Saturday, April 6, 2013

PhD project: Laboratories of Crime Governance


In 2009 I started a PhD project  called 'Laboratories of crime governance: Experimenting surveillance in everyday life'. For this study I did ethnographic research on three pilot studies in the Netherlands. A new surveillance technology was introduced in an everyday policing practice in each of these pilots. My question is how experimenting with these new technologies affects crime governance, and vice versa.

I followed ticket inspectors in public transport to understand the use of synthetic DNA; I sat in a police control room to see how a technology for the acoustic detection of aggression was used; and I worked in a municipal crime policy department to learn about the use of data mining.

In the end (hopefully in 2013), I hope to be able to contribute to the literature about the following concepts: real-life experiments, surveillance and crime governance (in terms of authorities, the surveillance object, norms and governable space).

Some, very preliminary, and somewhat disorderly, outcomes:

Experiments are common in Dutch local crime control; they have become part of the repertoire of policy officials. Pilot studies may serve to test a technology but they can also have a demonstrative function, for instance be part of a media campaign.

My case studies did not introduce spectacular changes. In fact, they were labelled as ‘failed’, and they slowly died out.

Nevertheless, they performed a certain type of politics: in- and excluding local actors and practices from policing methods. For instance, in a pilot study on the acoustic detection of aggression, barking dogs and bus horns were excluded from aggression signals. These in- and exclusions were part of the changes in crime control we know so well, such as privatization and the deployment of ever more risk-based strategies.

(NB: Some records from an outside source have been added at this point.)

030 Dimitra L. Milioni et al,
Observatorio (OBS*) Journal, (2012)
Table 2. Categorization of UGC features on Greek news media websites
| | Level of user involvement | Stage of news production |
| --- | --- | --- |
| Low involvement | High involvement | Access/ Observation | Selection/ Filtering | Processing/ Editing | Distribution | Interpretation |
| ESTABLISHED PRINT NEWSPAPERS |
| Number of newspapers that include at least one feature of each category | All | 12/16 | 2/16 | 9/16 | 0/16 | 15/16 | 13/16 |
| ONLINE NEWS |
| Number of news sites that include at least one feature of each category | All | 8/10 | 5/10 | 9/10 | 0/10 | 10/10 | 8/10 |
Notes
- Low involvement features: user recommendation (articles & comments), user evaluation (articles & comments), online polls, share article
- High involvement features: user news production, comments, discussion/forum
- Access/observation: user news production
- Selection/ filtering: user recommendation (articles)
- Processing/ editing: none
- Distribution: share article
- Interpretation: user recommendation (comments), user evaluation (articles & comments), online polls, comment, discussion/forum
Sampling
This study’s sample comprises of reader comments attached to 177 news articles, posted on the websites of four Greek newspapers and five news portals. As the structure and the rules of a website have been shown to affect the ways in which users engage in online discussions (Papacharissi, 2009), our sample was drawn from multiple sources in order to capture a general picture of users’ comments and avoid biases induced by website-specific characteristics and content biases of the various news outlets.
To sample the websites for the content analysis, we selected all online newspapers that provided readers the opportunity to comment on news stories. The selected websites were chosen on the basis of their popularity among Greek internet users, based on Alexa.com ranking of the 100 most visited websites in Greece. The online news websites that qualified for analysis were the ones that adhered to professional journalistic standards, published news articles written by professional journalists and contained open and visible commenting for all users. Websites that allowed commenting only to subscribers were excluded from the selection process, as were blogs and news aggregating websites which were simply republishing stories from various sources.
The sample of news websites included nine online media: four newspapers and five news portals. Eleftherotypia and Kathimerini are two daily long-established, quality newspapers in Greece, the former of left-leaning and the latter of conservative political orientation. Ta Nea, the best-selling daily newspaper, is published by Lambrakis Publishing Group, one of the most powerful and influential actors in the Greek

Aggression is an important topic in the context of Dutch crime control and it was an explicit concern in two of my case studies. In these cases, however, aggression only existed as a somewhat clearly defined and delineated object in policy documents. Policemen and private security officers rarely referred to aggression; they worked with terms such as violence, insult, domestic violence and resistance. Surveillance technologies consequently did not only measure aggression; they introduced it.

Technologies, such as data mining, promise to ‘zoom in’: to see something in greater detail, with higher granularity. To see something closer, however, does not mean seeing the same thing better. In my fieldwork, it involved an effort to create a new target group. Zooming in by data mining was characterized by the visual practice of combining results on screens with other inscriptions, such as paper maps. In addition, it was a storytelling practice in which data mining results were folded in to neighbourhood politics, administrative knowledge and common theories.